@elizarov I've thought about how can I sell the Kotlin to my company (big b2c enterprise, spring backend, lots of microservices) but I can't really find a way: I did not attempt for real, because I don't think it's cool to advertise the tool just because it's trending or simplifies things just for me or passionate few.
I've talked with several senior developers (not hardcore Java fans, have expertise in Haskell, Go and Lisp), and some of them do not like the idea of Kotlin because it introduces unnecessary complexity to the projects. Java bugs/problems are known (for decades) and Kotlin is young, has no really strict code culture, allows too much -- so it's an additional overhead, you need to control code quality more, keep up with updates et cetera. Lombok covers most of the easy-to-sell features, and even without them projects can be managed in simple trusted manner.
Teams consist of professionals with many years of experience, so selling e.g. co-routines like "you can write async code like sync" doesn't really mean much on the scale, because most of the code is reactive anyway, it's reviewed, and QE/perf testing will highlight edge cases (or you'll get feedback from Lx support). Also it's not really the core issue in the enterprise, Kotlin will not solve communication/requirement mess, which eats team time the most.
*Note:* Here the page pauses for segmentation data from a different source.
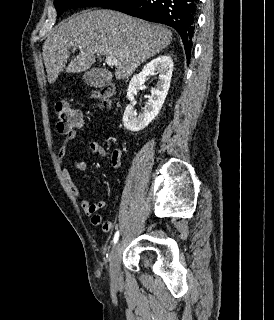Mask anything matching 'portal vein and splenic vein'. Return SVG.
Here are the masks:
<instances>
[{
	"label": "portal vein and splenic vein",
	"instance_id": "portal-vein-and-splenic-vein-1",
	"mask_svg": "<svg viewBox=\"0 0 274 320\" xmlns=\"http://www.w3.org/2000/svg\"><path fill=\"white\" fill-rule=\"evenodd\" d=\"M105 64H107V66H118V60L117 58H113V56H106Z\"/></svg>",
	"mask_w": 274,
	"mask_h": 320
}]
</instances>
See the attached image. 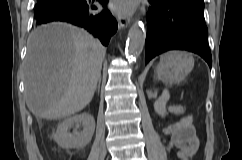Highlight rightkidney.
<instances>
[{
	"instance_id": "right-kidney-1",
	"label": "right kidney",
	"mask_w": 242,
	"mask_h": 160,
	"mask_svg": "<svg viewBox=\"0 0 242 160\" xmlns=\"http://www.w3.org/2000/svg\"><path fill=\"white\" fill-rule=\"evenodd\" d=\"M74 125H82L83 130L71 134L68 130ZM94 131L95 120L93 116L88 113H81L61 122L53 134V139L62 148H83L90 143Z\"/></svg>"
}]
</instances>
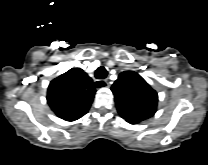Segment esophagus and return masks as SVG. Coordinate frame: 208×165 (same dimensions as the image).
<instances>
[{
	"label": "esophagus",
	"instance_id": "34e87169",
	"mask_svg": "<svg viewBox=\"0 0 208 165\" xmlns=\"http://www.w3.org/2000/svg\"><path fill=\"white\" fill-rule=\"evenodd\" d=\"M96 84L101 85V87H109V82L107 79L103 80V82L102 81H95V85Z\"/></svg>",
	"mask_w": 208,
	"mask_h": 165
}]
</instances>
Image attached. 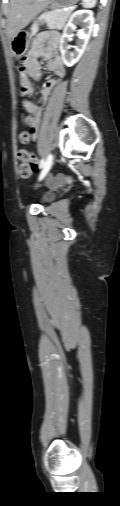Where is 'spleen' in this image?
<instances>
[{
	"label": "spleen",
	"mask_w": 120,
	"mask_h": 506,
	"mask_svg": "<svg viewBox=\"0 0 120 506\" xmlns=\"http://www.w3.org/2000/svg\"><path fill=\"white\" fill-rule=\"evenodd\" d=\"M97 0H82V5L85 8H92L96 5Z\"/></svg>",
	"instance_id": "3e777b00"
}]
</instances>
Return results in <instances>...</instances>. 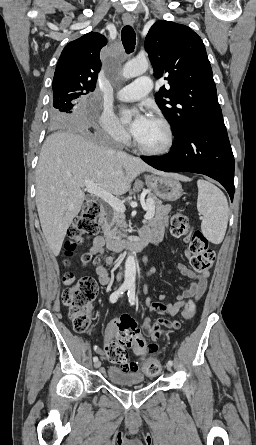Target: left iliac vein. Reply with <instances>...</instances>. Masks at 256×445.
<instances>
[{"label":"left iliac vein","mask_w":256,"mask_h":445,"mask_svg":"<svg viewBox=\"0 0 256 445\" xmlns=\"http://www.w3.org/2000/svg\"><path fill=\"white\" fill-rule=\"evenodd\" d=\"M167 370L170 371L171 370V366L167 365Z\"/></svg>","instance_id":"1"}]
</instances>
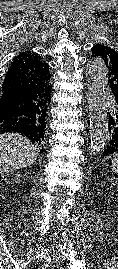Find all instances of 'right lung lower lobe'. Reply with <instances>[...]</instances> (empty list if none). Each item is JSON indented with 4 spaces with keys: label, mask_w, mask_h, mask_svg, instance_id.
<instances>
[{
    "label": "right lung lower lobe",
    "mask_w": 118,
    "mask_h": 269,
    "mask_svg": "<svg viewBox=\"0 0 118 269\" xmlns=\"http://www.w3.org/2000/svg\"><path fill=\"white\" fill-rule=\"evenodd\" d=\"M36 91L2 90L0 94V134L18 132L38 147L43 146L44 134L37 129ZM43 151V150H42Z\"/></svg>",
    "instance_id": "right-lung-lower-lobe-1"
}]
</instances>
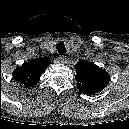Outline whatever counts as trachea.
<instances>
[{"instance_id":"3493384b","label":"trachea","mask_w":129,"mask_h":129,"mask_svg":"<svg viewBox=\"0 0 129 129\" xmlns=\"http://www.w3.org/2000/svg\"><path fill=\"white\" fill-rule=\"evenodd\" d=\"M57 51L61 55L65 54L66 48H65V45L62 42L57 44Z\"/></svg>"}]
</instances>
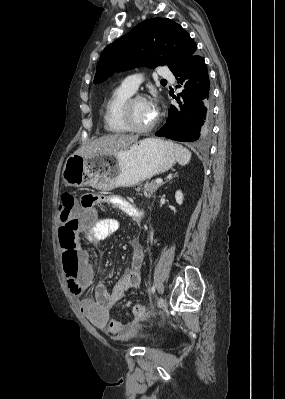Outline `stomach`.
<instances>
[{
    "instance_id": "stomach-1",
    "label": "stomach",
    "mask_w": 285,
    "mask_h": 399,
    "mask_svg": "<svg viewBox=\"0 0 285 399\" xmlns=\"http://www.w3.org/2000/svg\"><path fill=\"white\" fill-rule=\"evenodd\" d=\"M176 161L169 142L145 139L117 154H72L62 170L66 185L99 190L129 187L168 171Z\"/></svg>"
}]
</instances>
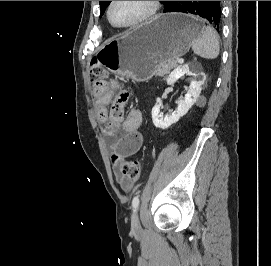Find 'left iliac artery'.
Here are the masks:
<instances>
[{"mask_svg": "<svg viewBox=\"0 0 271 266\" xmlns=\"http://www.w3.org/2000/svg\"><path fill=\"white\" fill-rule=\"evenodd\" d=\"M139 206V198L136 196L132 200V207L134 210H136Z\"/></svg>", "mask_w": 271, "mask_h": 266, "instance_id": "44dca946", "label": "left iliac artery"}]
</instances>
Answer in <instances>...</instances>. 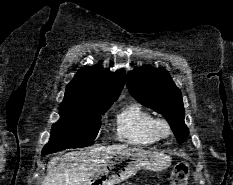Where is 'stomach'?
Wrapping results in <instances>:
<instances>
[{"label": "stomach", "mask_w": 233, "mask_h": 185, "mask_svg": "<svg viewBox=\"0 0 233 185\" xmlns=\"http://www.w3.org/2000/svg\"><path fill=\"white\" fill-rule=\"evenodd\" d=\"M171 165V158L163 153L127 148L115 155L99 172L82 185H117L139 170L162 171Z\"/></svg>", "instance_id": "stomach-1"}]
</instances>
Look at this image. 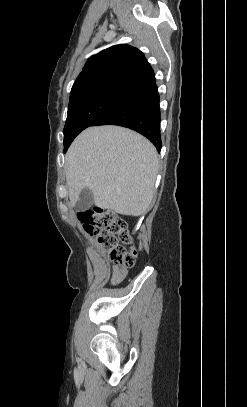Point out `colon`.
Returning a JSON list of instances; mask_svg holds the SVG:
<instances>
[{
	"label": "colon",
	"instance_id": "5ec220e1",
	"mask_svg": "<svg viewBox=\"0 0 247 407\" xmlns=\"http://www.w3.org/2000/svg\"><path fill=\"white\" fill-rule=\"evenodd\" d=\"M78 218L85 232L108 251L110 259L115 264L128 268L134 265L136 249L127 250L119 243L129 238L126 223L122 219L112 211L101 208L79 212Z\"/></svg>",
	"mask_w": 247,
	"mask_h": 407
}]
</instances>
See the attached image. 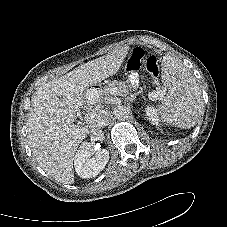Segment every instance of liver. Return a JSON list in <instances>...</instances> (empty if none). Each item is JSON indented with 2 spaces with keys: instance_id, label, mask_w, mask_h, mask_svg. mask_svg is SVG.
I'll list each match as a JSON object with an SVG mask.
<instances>
[{
  "instance_id": "obj_1",
  "label": "liver",
  "mask_w": 227,
  "mask_h": 227,
  "mask_svg": "<svg viewBox=\"0 0 227 227\" xmlns=\"http://www.w3.org/2000/svg\"><path fill=\"white\" fill-rule=\"evenodd\" d=\"M128 50V46L115 49L82 64L47 82L32 96L27 119L29 145L39 166L56 181L74 183V155L90 132L88 126L74 122L76 113L90 105L88 88L116 74Z\"/></svg>"
}]
</instances>
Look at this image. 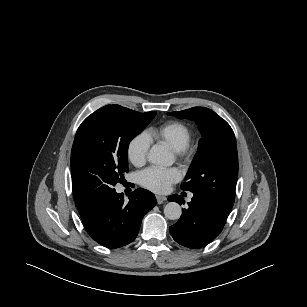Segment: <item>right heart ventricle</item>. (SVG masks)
<instances>
[{
  "label": "right heart ventricle",
  "instance_id": "e07e8e85",
  "mask_svg": "<svg viewBox=\"0 0 307 307\" xmlns=\"http://www.w3.org/2000/svg\"><path fill=\"white\" fill-rule=\"evenodd\" d=\"M145 136L148 140L168 146L178 151L191 141L192 131L188 125L179 121H170L161 126L149 129Z\"/></svg>",
  "mask_w": 307,
  "mask_h": 307
}]
</instances>
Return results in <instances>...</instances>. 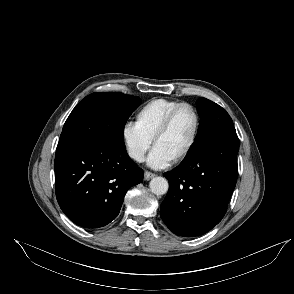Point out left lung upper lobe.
Wrapping results in <instances>:
<instances>
[{
	"mask_svg": "<svg viewBox=\"0 0 294 294\" xmlns=\"http://www.w3.org/2000/svg\"><path fill=\"white\" fill-rule=\"evenodd\" d=\"M197 109L200 115V123L195 142L188 153L193 150L194 145L199 141L224 132H236L231 117L218 104L201 97L197 101Z\"/></svg>",
	"mask_w": 294,
	"mask_h": 294,
	"instance_id": "obj_1",
	"label": "left lung upper lobe"
}]
</instances>
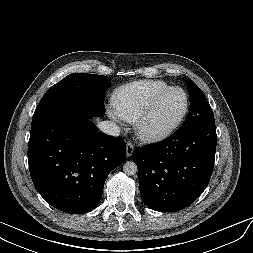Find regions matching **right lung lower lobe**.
<instances>
[{
	"label": "right lung lower lobe",
	"mask_w": 253,
	"mask_h": 253,
	"mask_svg": "<svg viewBox=\"0 0 253 253\" xmlns=\"http://www.w3.org/2000/svg\"><path fill=\"white\" fill-rule=\"evenodd\" d=\"M125 158L123 138L98 132L88 117L65 115L30 131L28 163L33 184L45 201L64 212L93 210L107 176Z\"/></svg>",
	"instance_id": "obj_1"
}]
</instances>
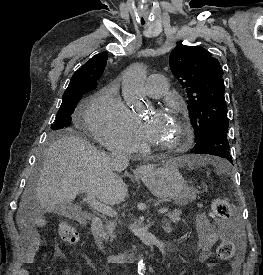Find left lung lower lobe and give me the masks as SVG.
<instances>
[{
	"label": "left lung lower lobe",
	"mask_w": 263,
	"mask_h": 275,
	"mask_svg": "<svg viewBox=\"0 0 263 275\" xmlns=\"http://www.w3.org/2000/svg\"><path fill=\"white\" fill-rule=\"evenodd\" d=\"M227 132L228 126H225L208 133L196 141L190 153L216 155L233 163Z\"/></svg>",
	"instance_id": "obj_1"
}]
</instances>
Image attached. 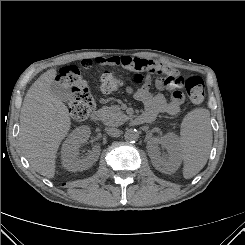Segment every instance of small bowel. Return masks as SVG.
<instances>
[{
    "instance_id": "small-bowel-1",
    "label": "small bowel",
    "mask_w": 245,
    "mask_h": 245,
    "mask_svg": "<svg viewBox=\"0 0 245 245\" xmlns=\"http://www.w3.org/2000/svg\"><path fill=\"white\" fill-rule=\"evenodd\" d=\"M94 62L102 66H121L127 70L133 71L134 74H140L142 80L140 86L135 89H128L134 98L143 103L145 110L143 115L152 120L159 113H167L169 115H177L185 103V96L181 89L183 87V79L181 77L172 78L169 75L161 77L156 82V91H150L151 78L153 74H164V67L152 60L130 57L127 55H115L109 57L99 56ZM93 61L85 59L82 64L85 68L92 65ZM144 74V76L142 75ZM164 91L171 92L170 100H167Z\"/></svg>"
}]
</instances>
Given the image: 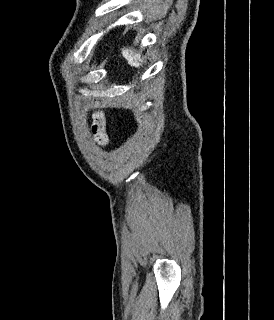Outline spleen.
<instances>
[{
    "label": "spleen",
    "instance_id": "obj_1",
    "mask_svg": "<svg viewBox=\"0 0 274 320\" xmlns=\"http://www.w3.org/2000/svg\"><path fill=\"white\" fill-rule=\"evenodd\" d=\"M121 54L125 60H127L129 66L133 68H140L143 64V56L134 52V50H129V48H121Z\"/></svg>",
    "mask_w": 274,
    "mask_h": 320
}]
</instances>
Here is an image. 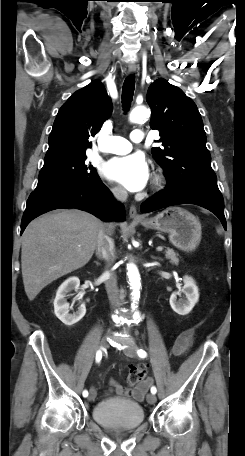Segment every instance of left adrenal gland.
Wrapping results in <instances>:
<instances>
[{
	"label": "left adrenal gland",
	"mask_w": 245,
	"mask_h": 456,
	"mask_svg": "<svg viewBox=\"0 0 245 456\" xmlns=\"http://www.w3.org/2000/svg\"><path fill=\"white\" fill-rule=\"evenodd\" d=\"M152 259H158V260H162L160 257H154V256H151Z\"/></svg>",
	"instance_id": "a2214340"
}]
</instances>
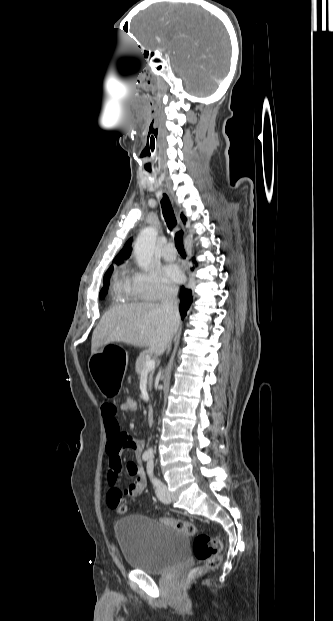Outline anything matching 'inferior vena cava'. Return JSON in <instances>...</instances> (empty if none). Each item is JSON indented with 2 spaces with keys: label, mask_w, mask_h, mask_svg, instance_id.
I'll use <instances>...</instances> for the list:
<instances>
[{
  "label": "inferior vena cava",
  "mask_w": 333,
  "mask_h": 621,
  "mask_svg": "<svg viewBox=\"0 0 333 621\" xmlns=\"http://www.w3.org/2000/svg\"><path fill=\"white\" fill-rule=\"evenodd\" d=\"M178 288H170L166 291V294L162 300V308L166 312L168 316V320L171 323L170 336L168 340V351L170 350L171 340L173 338L174 333L177 330L179 325V313H178V304L179 300L177 298Z\"/></svg>",
  "instance_id": "602c4592"
}]
</instances>
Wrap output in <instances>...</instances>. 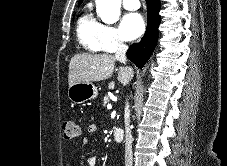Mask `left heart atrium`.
<instances>
[{
    "mask_svg": "<svg viewBox=\"0 0 227 166\" xmlns=\"http://www.w3.org/2000/svg\"><path fill=\"white\" fill-rule=\"evenodd\" d=\"M145 29V23L142 16L138 13L126 14L120 23V33L127 40H134L141 36Z\"/></svg>",
    "mask_w": 227,
    "mask_h": 166,
    "instance_id": "1",
    "label": "left heart atrium"
}]
</instances>
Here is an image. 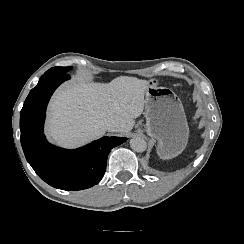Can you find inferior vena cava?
Returning <instances> with one entry per match:
<instances>
[{
	"label": "inferior vena cava",
	"mask_w": 244,
	"mask_h": 244,
	"mask_svg": "<svg viewBox=\"0 0 244 244\" xmlns=\"http://www.w3.org/2000/svg\"><path fill=\"white\" fill-rule=\"evenodd\" d=\"M103 126L109 132H117L120 128L119 124L114 121H104Z\"/></svg>",
	"instance_id": "inferior-vena-cava-1"
}]
</instances>
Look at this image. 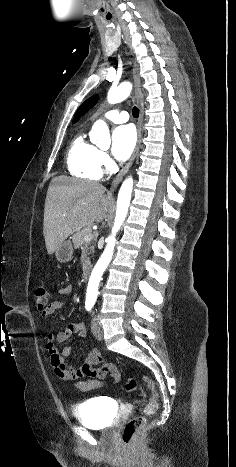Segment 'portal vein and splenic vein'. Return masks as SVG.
<instances>
[{
    "mask_svg": "<svg viewBox=\"0 0 236 467\" xmlns=\"http://www.w3.org/2000/svg\"><path fill=\"white\" fill-rule=\"evenodd\" d=\"M92 239H93V234H88V235H85V237H84V240H85L86 242H89V241H91Z\"/></svg>",
    "mask_w": 236,
    "mask_h": 467,
    "instance_id": "1",
    "label": "portal vein and splenic vein"
}]
</instances>
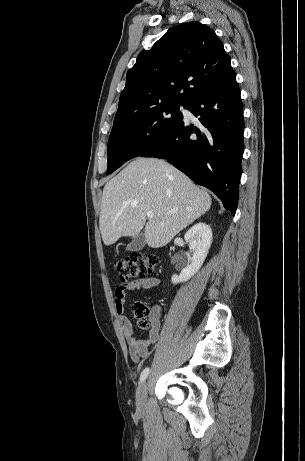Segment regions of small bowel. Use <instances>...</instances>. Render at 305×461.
Wrapping results in <instances>:
<instances>
[{
	"mask_svg": "<svg viewBox=\"0 0 305 461\" xmlns=\"http://www.w3.org/2000/svg\"><path fill=\"white\" fill-rule=\"evenodd\" d=\"M159 285V280L155 277L140 278L116 287L114 302L115 311L119 317L121 331L129 347V354L134 363H140L148 358L149 347L154 346L158 340L160 329V306H153L149 319L146 338L139 339L135 336L132 325L125 315V306L130 292L140 289L155 288Z\"/></svg>",
	"mask_w": 305,
	"mask_h": 461,
	"instance_id": "c3829d8e",
	"label": "small bowel"
}]
</instances>
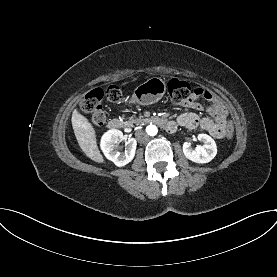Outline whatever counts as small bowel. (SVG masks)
Masks as SVG:
<instances>
[{"label":"small bowel","mask_w":277,"mask_h":277,"mask_svg":"<svg viewBox=\"0 0 277 277\" xmlns=\"http://www.w3.org/2000/svg\"><path fill=\"white\" fill-rule=\"evenodd\" d=\"M200 97L210 102V105L206 110L212 118H199L197 114L193 112H185L179 115L174 122L177 126H183L188 129L200 127L217 139L225 138L227 123L229 122L228 111L223 102L214 93L207 89L197 88L195 89L194 97L183 103L182 106L188 109L200 111L203 109V106L196 101Z\"/></svg>","instance_id":"c3829d8e"}]
</instances>
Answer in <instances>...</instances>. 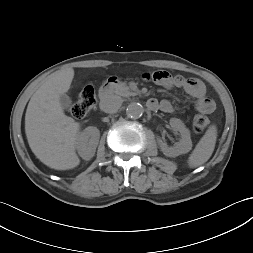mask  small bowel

I think we might try Kotlin for some projects or some non-critical parts, but I'm not really sure about company-wide acceptance. Also you can't bring some features (e.g channels, actors) just because you want, it must be accepted by solution architect and management. Also you need to train people how to use new stuff (a lot of people).
I've tried to google arguments, but there is nothing besides some beginner-level stuff like already-in-lombok features and "look how we can simplify 8 java lines to 3 kotlin lines". I can't see killer features for the company's projects. I'll be grateful if you can give some insight.
PS: I'm thinking about building my argument with nullable types and how it's applicable for e.g. model packages, highlight some probable bugs and missed nullability checks. From my point of view it's simple enough for any Java developer (no complex kotlin features), free nullable annotations interop with Java (IDE support) and SpotBugs integration.